Revisiting this thread from earlier this year. I never actually did anything with fixing the crumbling walls, but would like to try.

To recap:

I have an old 1920's style house where the basement walls are crumbling. Per this article, the brick was coated with a soil-lime mix coating.

When a contractor came in to redo the floors, his guys patched up a few holes and some exposed brick with mortar. (See photo below).

But as you can see from the other photos, the soil-lime mix is disintegrating. I'd like to mortar over it to keep it intact and avoid the dirt/dust that comes with the disintegration.

Here are some shots of the basement wall, along with what some patching a contractor did when he redid the floors.

Accumulation of dust from slow deterioration:









Closeup of some deterioration:









Patchwork done by contractor:









My question is, what would I use to do some patchwork or put a coat on the walls as the contractor did? Some portland cement? Don't want to go overboard, just create a new outer layer for the walls so the dust stops accumulating.

Any help is greatly appreciated!


----------



## throrope (Oct 30, 2015)

I'm surprised you haven't gotten any takers on this.

I had a twin years ago with the same style stone foundation and since then only poured concrete is better.

I suspect half of Philly has similar foundation and likely many know how to make repairs. I suggest greater research. I caution you on "Don't want to go overboard" because every time I've done or witnessed that approach, the effort expended accomplished nothing.

I wish I could provide more.


----------



## joecaption (Nov 30, 2011)

All that damage is coming from water getting in from the outside.
Issue needs to be addressed from the outside before any repairs being done inside.
Gutters.
Water proofing the outside of the foundation.
No mulch or flower beds forming ponds against the foundation.
Grade running away from the foundation.


----------



## dbrown_rn (Dec 15, 2015)

I have an almost identical problem. From the research I have done, it sounds like the modern mortar and cement we use today are to strong for this type of foundation. Mortar is designed to fail before the stone, intentionally. Mortar doesn't just lock everything together, but it allows for normal expansion and contraction to occur without injury to the foundation.

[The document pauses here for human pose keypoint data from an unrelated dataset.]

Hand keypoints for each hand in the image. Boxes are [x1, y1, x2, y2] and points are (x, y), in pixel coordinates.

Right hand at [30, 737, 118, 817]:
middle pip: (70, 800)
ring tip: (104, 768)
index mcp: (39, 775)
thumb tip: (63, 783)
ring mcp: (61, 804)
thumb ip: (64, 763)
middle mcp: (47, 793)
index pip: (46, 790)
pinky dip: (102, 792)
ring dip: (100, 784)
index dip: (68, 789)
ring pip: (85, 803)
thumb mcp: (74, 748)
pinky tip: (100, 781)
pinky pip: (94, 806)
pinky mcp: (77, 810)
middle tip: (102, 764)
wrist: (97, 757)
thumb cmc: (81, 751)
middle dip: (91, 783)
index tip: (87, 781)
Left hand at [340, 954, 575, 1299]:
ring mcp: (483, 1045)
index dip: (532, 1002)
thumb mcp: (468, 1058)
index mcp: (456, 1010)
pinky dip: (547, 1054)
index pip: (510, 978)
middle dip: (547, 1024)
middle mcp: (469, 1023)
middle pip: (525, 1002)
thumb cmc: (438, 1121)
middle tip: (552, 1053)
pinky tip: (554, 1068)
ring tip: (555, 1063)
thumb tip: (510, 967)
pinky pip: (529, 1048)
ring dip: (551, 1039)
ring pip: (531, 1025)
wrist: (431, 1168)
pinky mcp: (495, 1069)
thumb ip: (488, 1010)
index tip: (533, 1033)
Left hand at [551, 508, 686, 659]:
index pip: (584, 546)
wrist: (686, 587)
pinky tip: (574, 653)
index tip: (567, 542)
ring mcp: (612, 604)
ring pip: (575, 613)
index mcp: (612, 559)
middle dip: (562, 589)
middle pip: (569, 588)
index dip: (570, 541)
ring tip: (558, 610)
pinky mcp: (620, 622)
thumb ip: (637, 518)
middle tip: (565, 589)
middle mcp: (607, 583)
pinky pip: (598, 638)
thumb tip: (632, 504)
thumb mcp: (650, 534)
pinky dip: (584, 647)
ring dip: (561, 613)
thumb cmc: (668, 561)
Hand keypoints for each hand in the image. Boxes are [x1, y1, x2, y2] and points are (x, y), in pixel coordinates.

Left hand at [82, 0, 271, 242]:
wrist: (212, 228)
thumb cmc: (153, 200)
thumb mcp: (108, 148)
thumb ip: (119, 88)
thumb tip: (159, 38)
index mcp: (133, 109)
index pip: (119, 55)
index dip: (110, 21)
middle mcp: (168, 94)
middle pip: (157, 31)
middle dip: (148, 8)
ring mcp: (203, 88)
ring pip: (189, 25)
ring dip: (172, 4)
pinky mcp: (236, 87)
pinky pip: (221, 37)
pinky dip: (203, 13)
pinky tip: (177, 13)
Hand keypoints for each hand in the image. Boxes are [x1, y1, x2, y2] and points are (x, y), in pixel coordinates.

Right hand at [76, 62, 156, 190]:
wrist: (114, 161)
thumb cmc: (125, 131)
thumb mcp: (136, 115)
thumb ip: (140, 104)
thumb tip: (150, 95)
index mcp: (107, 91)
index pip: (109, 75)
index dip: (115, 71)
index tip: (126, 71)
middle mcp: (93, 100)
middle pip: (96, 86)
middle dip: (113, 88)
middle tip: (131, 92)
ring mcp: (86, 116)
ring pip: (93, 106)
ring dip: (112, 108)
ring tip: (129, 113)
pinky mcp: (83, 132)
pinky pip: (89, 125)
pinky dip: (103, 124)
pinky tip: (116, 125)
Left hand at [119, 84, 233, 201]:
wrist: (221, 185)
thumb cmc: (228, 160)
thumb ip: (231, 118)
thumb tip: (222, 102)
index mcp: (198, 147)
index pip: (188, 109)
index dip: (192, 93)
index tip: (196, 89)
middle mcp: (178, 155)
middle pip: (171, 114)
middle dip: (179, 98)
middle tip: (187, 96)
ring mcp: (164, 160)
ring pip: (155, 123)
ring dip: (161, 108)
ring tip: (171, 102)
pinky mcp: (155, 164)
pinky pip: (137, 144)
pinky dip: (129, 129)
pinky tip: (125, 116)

By adding mortar or cement that is stronger than the stone, you run the risk of the actual stone cracking and failing.


----------



## JJMc (Dec 18, 2015)

I have similar basement walls in a 1920 Wisconsin house. Stone foundation with a lime and clay parging on the interior. The parging comes apart easily even where there is no moisture. I painted a section 4 years ago with DryLok latex waterproofing paint and it is coming off in patches.
I plan to create a stable surface with a coat of stucco: portland cement, lime, and sand in a premixed bag. This is a big project!
After the stucco I will paint it with two coats of Permaflex, a two-part rubber sealer, to stop radon infiltration. That's what started this project. 

I have applied Permaflex in a couple small wall areas already and it has adhered tightly for several years. It was slow and frustrating though because the old parging was coming apart and had to be cleaned out of the brush frequently.


----------



## NaveenM (Nov 28, 2012)

Thanks guys. I think I will call in an expert at least to take a look and give me a rundown on what I'm facing.

Still hoping I can do it myself. And in the meantime, I'm going to look for a way to at least contain that dirt and dust. The contractor left up some plastic sheeting to do this (as you can see in some of the pics), but I'll have to look into putting up some more.


----------